The rhymed couplet, on the other hand, is perfectly suited to Dryden’s abilities, says Eliot; what Dryden could not do with the couplet simply could not be done, and his couplet is living speech. The main reason is that Dryden knew the limits of the rhymed couplet in creating dramatic effects. If Dryden’s use of blank verse was an improvement over that of Shakespeare’s imitators, his use of couplets was even more of an improvement, for his firm masculine couplet was better than the feathery Jacobean verse of Fletcher.

The main point Eliot wishes to make in the middle essay is this: although Dryden was not a dramatist in the natural sense, for drama was not a form of literature to which his talents were best suited, and although his plays themselves have but a limited degree of interest, his influence on the history of drama was considerable. This influence was largely negative: he killed off the worn-out Jacobean tradition, substituting for it his own form of heroic play, which was representative of the period.

Dryden’s prose writings, says Eliot, are noticeably important in two ways: in the historical development of the style of English prose and in the background of English criticism. The influence of Dryden’s prose style on the development of the English language was not, however, “dominant” because his prose influenced prose less than his verse probably did. Nonetheless his prose style is admirable: elegant, urbane, and finely polished. Dryden did not waver in his writing abilities; he kept a wit which overshadowed that of his contemporaries.

But what is chiefly important about Dryden’s literary criticism is not the style but the fact that it is the first conscious criticism by an English poet in English on a large scale. English criticism had Dryden as its first master.
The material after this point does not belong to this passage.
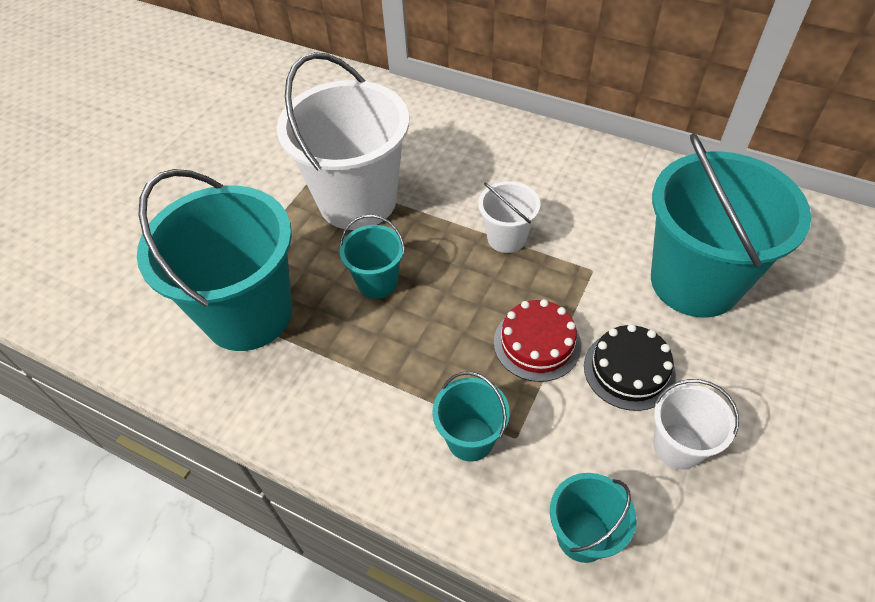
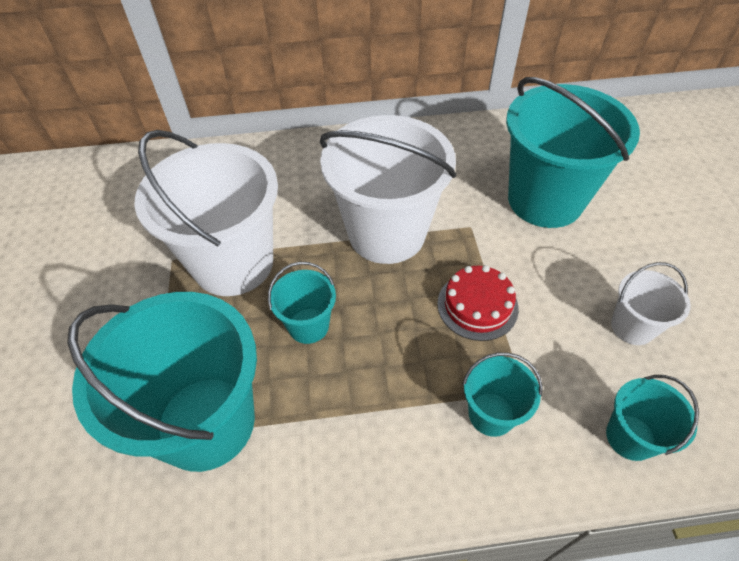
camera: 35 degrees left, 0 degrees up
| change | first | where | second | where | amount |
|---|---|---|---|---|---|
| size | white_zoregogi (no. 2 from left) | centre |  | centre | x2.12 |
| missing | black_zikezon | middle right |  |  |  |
Eliot does take exception to some of Dryden’s critical pronouncements, referring, for example, to his misunderstanding of the Aristotelian theory of the unities of time and place as absurd. But he explains that here, and in his strictures upon Shakespeare, Dryden’s rigid appeals to authority are the outcome of a sense of form and order in conflict with the disorder of the Elizabethan stage. These, in other words, are limitations imposed upon Dryden by the age in which he lived. What is truly praiseworthy about Dryden is that in him we find an almost perfect balance between creative poet and critic.

In contrast with other great poet-critics, Dryden is what Eliot calls “the normal critic.” Coleridge could not hold himself to plain criticism but ran into discourses on philosophy and aesthetics. Wordsworth was engaged in preserving his own practices, and Matthew Arnold was too busy searching for the moral lesson. Dryden’s great merit as an influence in criticism is the fact that he stayed within the bounds of critical poetry. Dryden was a “normal critic” in that his only bias is in favor of common sense. In other words, his theories were all aimed at what the poet could intelligently attempt. And, concludes Eliot, Dryden stands, both as poet and critic, for he practiced in his poetry what he preached in his criticism as the great champion of sanity at a time when English poetry and criticism alike were greatly in need of sanity.